_Given information_
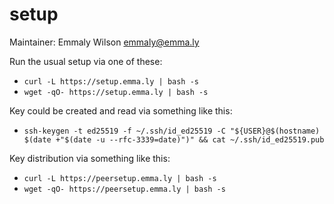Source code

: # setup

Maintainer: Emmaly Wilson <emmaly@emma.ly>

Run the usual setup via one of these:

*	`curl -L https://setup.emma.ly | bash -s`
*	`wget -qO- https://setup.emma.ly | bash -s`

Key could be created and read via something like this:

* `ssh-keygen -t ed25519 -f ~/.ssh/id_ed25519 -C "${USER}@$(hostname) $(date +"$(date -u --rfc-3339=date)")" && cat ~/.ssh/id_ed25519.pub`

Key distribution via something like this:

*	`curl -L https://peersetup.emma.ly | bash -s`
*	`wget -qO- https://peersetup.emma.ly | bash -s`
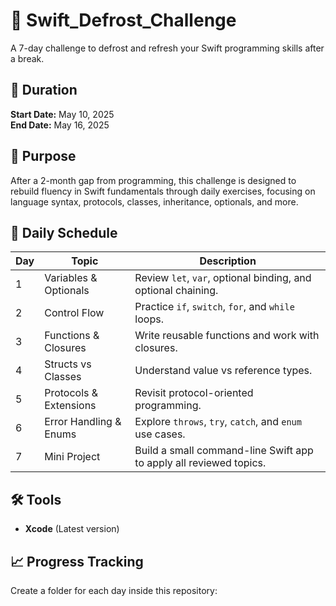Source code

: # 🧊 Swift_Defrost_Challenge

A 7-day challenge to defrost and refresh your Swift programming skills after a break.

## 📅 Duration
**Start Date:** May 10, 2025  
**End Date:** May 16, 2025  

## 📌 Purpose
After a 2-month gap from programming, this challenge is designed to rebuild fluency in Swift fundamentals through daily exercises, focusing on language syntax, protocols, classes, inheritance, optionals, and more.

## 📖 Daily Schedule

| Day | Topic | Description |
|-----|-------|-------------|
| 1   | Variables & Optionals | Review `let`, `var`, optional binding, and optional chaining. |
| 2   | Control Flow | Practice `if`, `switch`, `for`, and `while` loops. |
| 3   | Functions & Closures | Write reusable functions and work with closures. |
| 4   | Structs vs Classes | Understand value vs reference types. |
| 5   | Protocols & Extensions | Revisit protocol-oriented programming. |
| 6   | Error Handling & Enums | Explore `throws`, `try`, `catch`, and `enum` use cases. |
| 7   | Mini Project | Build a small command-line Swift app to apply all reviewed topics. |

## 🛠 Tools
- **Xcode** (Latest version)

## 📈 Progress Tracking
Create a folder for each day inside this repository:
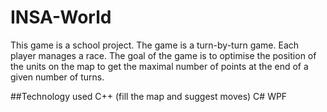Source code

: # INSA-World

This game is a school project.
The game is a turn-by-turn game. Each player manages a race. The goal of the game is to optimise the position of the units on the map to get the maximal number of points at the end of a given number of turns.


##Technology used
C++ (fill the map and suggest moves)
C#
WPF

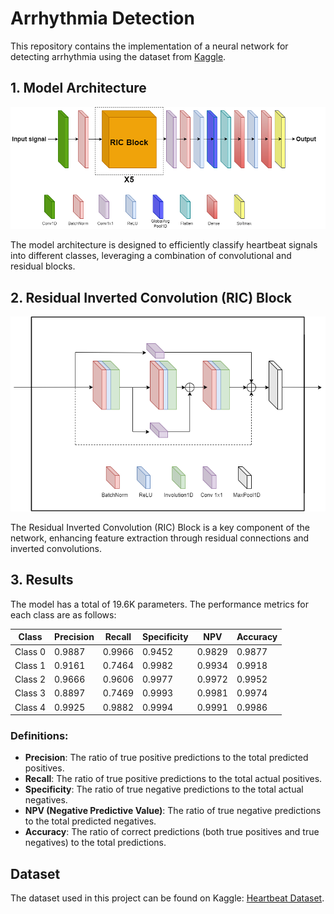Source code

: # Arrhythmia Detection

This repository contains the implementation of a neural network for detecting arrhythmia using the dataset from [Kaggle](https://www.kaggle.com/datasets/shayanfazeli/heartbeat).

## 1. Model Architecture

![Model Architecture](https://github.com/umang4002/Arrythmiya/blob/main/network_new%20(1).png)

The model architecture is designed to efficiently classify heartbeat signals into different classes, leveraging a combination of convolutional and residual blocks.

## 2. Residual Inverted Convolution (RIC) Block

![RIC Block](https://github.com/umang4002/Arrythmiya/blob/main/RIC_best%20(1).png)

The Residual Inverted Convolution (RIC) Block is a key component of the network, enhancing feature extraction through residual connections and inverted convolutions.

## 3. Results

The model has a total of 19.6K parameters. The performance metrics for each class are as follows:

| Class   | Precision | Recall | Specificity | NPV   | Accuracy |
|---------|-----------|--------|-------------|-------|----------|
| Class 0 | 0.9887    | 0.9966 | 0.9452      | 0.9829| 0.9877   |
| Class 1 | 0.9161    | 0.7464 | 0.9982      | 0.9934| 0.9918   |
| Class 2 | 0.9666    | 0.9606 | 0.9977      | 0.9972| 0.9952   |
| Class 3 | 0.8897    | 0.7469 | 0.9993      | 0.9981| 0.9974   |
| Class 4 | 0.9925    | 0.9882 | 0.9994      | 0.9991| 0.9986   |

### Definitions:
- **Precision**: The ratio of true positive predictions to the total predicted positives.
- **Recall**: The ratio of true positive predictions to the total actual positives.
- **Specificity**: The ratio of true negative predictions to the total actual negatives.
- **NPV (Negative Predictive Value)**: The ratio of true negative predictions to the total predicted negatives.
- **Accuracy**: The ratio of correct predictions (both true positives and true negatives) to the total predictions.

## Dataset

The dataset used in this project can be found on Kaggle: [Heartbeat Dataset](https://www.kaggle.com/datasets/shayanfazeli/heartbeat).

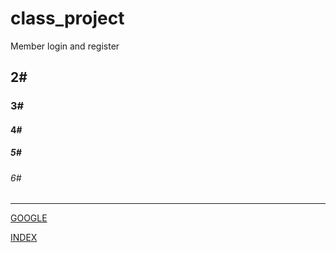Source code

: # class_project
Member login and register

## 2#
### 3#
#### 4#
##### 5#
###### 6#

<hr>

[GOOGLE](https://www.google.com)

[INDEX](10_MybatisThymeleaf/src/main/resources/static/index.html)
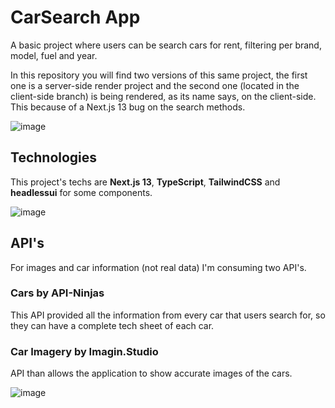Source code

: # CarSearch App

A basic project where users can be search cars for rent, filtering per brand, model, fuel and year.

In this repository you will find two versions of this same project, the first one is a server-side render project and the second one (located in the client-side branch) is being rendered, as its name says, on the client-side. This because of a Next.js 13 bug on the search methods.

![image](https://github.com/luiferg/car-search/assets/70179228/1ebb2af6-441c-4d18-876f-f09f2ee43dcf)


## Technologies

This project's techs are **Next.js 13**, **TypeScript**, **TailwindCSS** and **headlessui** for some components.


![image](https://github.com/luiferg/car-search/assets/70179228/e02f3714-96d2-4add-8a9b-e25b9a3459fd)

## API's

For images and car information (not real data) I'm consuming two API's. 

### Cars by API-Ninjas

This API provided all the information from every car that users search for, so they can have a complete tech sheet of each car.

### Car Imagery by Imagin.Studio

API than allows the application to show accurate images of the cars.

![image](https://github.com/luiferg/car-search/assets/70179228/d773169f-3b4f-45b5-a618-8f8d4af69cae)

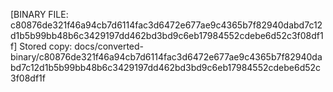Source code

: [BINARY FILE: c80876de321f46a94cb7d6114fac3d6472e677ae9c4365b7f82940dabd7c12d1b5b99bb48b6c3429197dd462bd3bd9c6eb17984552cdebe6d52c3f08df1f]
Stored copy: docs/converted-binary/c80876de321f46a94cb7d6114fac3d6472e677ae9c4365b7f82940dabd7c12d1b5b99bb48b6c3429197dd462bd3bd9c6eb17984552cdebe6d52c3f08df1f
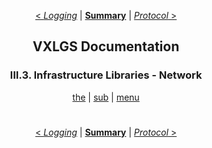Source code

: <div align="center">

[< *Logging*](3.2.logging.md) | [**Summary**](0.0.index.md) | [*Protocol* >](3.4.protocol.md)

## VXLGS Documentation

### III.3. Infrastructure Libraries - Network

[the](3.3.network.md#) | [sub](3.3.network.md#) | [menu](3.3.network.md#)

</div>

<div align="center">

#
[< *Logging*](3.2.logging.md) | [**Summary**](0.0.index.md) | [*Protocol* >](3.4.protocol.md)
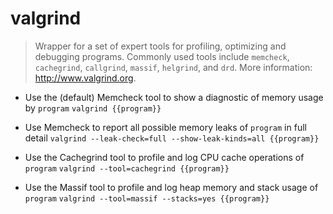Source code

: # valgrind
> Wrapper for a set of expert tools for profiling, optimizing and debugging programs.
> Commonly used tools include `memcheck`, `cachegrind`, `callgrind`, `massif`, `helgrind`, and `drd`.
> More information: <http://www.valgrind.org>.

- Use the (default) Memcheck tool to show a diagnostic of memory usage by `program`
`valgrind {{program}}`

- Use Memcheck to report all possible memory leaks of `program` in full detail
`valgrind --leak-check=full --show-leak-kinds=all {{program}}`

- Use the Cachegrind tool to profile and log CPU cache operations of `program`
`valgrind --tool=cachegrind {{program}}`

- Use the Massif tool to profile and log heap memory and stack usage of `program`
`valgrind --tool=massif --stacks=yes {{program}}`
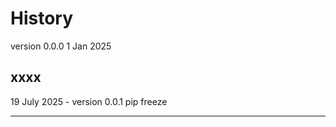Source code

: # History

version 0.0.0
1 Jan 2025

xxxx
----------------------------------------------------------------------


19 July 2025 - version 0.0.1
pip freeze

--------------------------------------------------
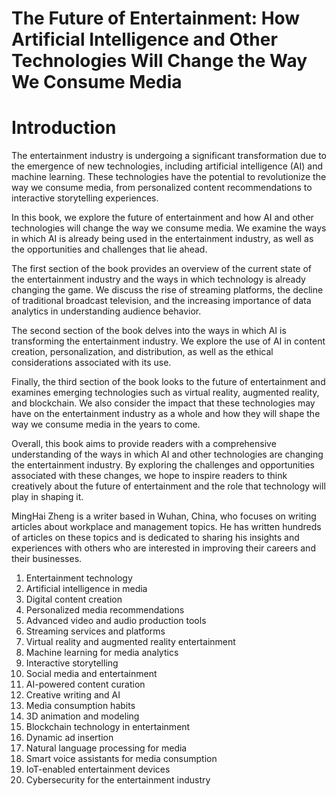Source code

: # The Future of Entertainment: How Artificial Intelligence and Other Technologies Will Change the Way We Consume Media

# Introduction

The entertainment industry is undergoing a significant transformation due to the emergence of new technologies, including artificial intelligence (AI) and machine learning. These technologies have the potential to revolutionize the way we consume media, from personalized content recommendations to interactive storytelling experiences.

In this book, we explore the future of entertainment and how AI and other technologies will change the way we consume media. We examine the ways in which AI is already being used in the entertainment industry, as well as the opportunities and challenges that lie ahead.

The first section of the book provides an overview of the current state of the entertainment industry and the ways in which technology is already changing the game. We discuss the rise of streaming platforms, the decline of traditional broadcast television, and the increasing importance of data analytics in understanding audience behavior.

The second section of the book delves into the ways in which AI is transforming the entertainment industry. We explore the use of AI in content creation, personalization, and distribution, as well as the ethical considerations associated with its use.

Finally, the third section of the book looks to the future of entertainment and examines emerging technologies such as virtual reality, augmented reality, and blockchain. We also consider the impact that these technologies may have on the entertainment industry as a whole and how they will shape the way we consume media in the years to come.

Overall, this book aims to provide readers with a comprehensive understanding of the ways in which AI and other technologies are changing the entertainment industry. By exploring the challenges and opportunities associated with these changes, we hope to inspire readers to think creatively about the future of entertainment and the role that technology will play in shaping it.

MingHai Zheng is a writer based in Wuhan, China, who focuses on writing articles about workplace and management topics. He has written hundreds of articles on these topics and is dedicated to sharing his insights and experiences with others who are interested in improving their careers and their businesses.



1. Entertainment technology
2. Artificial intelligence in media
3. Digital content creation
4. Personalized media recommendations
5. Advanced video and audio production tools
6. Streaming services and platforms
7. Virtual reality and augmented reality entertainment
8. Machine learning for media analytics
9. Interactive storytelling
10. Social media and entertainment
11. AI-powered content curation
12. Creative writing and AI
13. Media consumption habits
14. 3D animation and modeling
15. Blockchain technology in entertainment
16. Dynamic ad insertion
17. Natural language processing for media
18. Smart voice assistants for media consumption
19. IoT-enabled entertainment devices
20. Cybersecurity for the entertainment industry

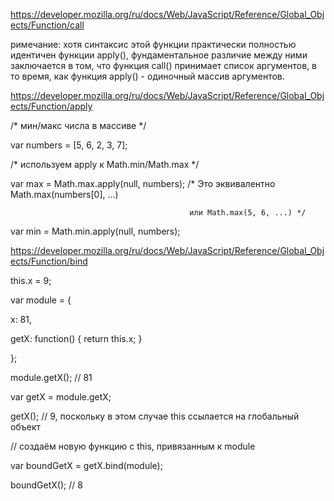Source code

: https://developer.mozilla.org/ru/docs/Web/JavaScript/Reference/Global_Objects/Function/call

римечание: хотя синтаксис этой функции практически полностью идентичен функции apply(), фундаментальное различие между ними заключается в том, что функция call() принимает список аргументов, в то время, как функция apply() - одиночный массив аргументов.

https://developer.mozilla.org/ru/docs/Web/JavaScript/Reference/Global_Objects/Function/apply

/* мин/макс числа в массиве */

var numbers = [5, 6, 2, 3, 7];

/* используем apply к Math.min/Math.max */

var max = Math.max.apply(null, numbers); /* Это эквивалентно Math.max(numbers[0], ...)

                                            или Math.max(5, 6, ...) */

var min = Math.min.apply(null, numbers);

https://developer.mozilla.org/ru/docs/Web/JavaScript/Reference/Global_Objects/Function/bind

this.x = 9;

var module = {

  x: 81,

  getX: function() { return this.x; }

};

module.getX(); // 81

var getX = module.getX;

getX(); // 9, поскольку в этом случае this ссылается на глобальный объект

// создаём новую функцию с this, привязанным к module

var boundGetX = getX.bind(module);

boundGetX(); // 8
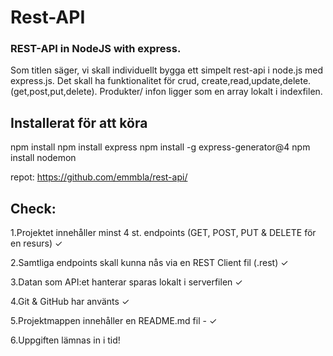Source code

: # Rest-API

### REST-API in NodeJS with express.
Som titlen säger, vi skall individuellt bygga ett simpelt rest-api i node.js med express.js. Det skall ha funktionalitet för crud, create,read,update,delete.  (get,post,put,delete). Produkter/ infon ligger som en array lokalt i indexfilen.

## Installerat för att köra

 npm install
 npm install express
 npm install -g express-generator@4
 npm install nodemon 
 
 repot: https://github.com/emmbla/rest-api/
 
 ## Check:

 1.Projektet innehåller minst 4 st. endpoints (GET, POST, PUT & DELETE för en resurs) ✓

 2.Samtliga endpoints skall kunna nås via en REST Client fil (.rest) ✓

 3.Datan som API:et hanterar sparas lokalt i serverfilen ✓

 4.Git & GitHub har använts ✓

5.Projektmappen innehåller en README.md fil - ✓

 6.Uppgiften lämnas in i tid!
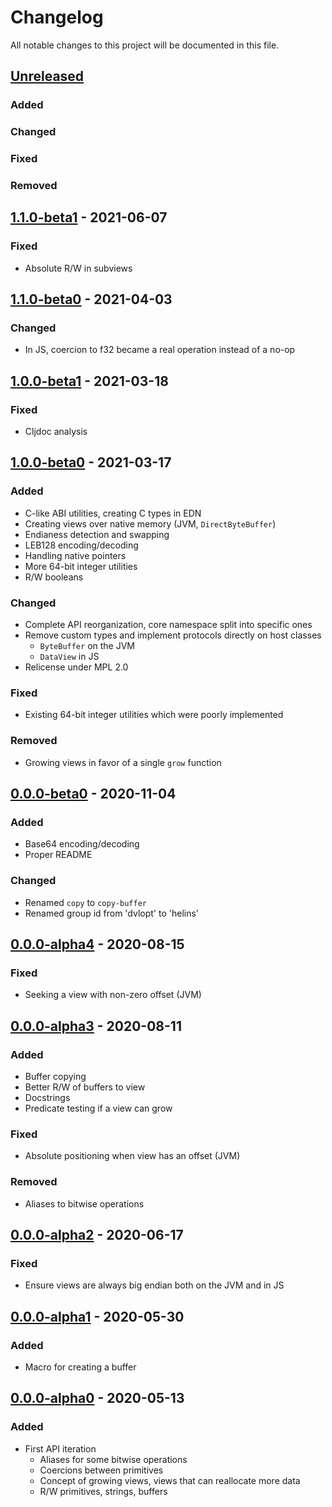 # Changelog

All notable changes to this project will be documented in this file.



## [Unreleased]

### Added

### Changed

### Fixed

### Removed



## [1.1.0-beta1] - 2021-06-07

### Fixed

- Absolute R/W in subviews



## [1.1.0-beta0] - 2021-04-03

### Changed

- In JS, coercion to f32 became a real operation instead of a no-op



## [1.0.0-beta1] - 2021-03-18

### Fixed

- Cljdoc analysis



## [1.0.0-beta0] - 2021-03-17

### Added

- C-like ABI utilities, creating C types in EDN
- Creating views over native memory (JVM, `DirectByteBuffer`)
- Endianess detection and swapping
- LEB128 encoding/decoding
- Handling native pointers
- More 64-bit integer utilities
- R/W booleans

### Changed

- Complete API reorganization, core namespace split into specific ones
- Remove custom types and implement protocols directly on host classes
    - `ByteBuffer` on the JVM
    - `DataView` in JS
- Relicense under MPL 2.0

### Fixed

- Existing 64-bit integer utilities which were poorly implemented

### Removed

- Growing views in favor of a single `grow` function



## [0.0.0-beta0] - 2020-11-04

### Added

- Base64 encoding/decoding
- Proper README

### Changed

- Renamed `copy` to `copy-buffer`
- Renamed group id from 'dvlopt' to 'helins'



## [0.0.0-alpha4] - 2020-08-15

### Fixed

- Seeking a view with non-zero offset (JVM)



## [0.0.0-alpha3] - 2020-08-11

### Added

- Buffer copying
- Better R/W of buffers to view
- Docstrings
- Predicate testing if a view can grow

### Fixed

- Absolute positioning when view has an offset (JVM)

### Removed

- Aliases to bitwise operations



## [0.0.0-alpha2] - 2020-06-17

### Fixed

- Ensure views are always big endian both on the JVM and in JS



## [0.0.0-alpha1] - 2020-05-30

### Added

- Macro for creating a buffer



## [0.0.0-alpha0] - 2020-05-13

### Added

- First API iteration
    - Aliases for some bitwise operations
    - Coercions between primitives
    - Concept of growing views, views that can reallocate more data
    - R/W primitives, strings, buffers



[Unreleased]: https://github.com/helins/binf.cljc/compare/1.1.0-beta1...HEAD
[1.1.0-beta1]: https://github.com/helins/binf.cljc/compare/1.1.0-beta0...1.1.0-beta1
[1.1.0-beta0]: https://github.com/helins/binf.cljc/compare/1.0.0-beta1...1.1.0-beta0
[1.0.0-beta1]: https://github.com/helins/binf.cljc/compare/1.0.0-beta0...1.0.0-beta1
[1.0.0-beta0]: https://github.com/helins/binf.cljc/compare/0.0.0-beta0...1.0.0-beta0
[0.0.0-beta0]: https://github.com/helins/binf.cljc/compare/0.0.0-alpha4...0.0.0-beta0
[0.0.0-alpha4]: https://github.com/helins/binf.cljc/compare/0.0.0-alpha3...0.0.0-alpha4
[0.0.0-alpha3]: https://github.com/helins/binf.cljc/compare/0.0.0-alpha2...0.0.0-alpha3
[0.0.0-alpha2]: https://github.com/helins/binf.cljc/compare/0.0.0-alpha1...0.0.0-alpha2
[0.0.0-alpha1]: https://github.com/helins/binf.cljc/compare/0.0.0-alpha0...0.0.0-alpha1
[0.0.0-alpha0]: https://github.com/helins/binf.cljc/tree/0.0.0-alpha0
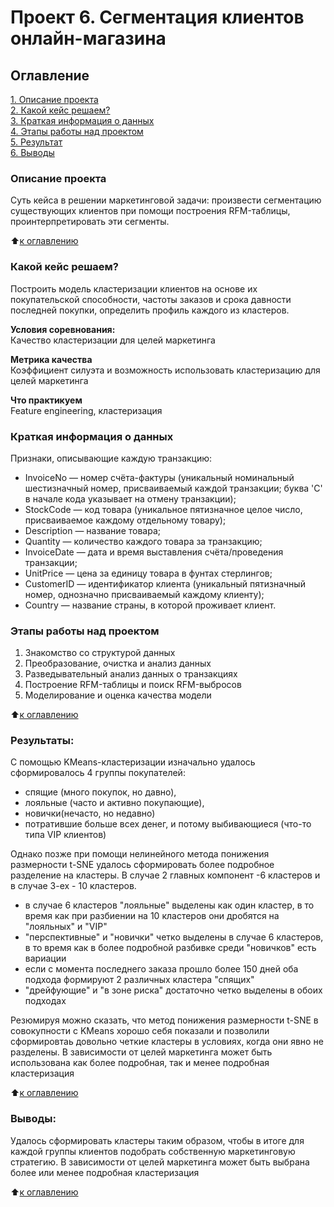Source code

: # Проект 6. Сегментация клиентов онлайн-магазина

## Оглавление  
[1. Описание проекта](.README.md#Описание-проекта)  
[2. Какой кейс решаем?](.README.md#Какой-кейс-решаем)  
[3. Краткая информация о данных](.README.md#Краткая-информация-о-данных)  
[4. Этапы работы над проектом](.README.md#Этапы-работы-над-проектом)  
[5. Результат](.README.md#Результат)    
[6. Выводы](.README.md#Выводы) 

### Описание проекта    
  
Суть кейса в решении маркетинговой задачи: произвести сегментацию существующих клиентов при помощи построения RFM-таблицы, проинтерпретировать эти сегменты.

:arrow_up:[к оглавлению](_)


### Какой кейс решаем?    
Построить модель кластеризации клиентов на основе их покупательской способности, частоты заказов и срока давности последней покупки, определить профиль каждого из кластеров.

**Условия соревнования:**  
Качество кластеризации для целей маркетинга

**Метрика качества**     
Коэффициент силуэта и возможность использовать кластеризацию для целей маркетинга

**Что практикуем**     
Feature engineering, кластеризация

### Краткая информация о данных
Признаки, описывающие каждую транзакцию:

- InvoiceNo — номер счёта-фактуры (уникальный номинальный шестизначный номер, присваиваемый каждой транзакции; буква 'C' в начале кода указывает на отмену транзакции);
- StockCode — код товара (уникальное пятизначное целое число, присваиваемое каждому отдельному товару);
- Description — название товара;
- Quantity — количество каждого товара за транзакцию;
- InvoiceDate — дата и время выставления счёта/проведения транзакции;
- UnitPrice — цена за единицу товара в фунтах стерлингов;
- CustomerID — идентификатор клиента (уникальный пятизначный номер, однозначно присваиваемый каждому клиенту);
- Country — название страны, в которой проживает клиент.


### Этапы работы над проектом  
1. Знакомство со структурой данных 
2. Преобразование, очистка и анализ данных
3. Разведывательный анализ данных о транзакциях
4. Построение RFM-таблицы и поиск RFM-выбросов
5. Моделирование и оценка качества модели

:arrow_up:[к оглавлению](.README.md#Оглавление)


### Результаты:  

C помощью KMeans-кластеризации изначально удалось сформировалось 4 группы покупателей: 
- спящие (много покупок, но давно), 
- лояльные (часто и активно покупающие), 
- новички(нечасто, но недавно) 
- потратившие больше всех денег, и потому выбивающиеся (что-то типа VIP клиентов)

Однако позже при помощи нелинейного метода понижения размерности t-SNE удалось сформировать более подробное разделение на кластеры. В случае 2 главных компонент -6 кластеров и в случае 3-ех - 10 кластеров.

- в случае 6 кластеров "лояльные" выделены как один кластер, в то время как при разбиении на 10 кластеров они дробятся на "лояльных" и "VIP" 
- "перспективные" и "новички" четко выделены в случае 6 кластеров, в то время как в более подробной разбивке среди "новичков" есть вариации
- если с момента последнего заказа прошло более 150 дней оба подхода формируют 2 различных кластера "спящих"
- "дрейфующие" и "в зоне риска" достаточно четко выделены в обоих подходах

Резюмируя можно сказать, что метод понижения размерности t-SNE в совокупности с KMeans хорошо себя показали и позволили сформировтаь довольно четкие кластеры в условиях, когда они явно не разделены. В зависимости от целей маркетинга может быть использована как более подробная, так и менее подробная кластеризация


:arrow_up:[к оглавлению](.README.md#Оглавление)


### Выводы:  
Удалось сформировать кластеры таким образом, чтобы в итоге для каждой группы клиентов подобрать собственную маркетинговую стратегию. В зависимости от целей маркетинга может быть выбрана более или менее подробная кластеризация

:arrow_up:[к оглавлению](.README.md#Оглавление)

_Directions_
Search the records above for the string "writing". Report each line that has it.

_Answer to this exercise_
MingHai Zheng is a writer based in Wuhan, China, who focuses on writing articles about workplace and management topics. He has written hundreds of articles on these topics and is dedicated to sharing his insights and experiences with others who are interested in improving their careers and their businesses.
12. Creative writing and AI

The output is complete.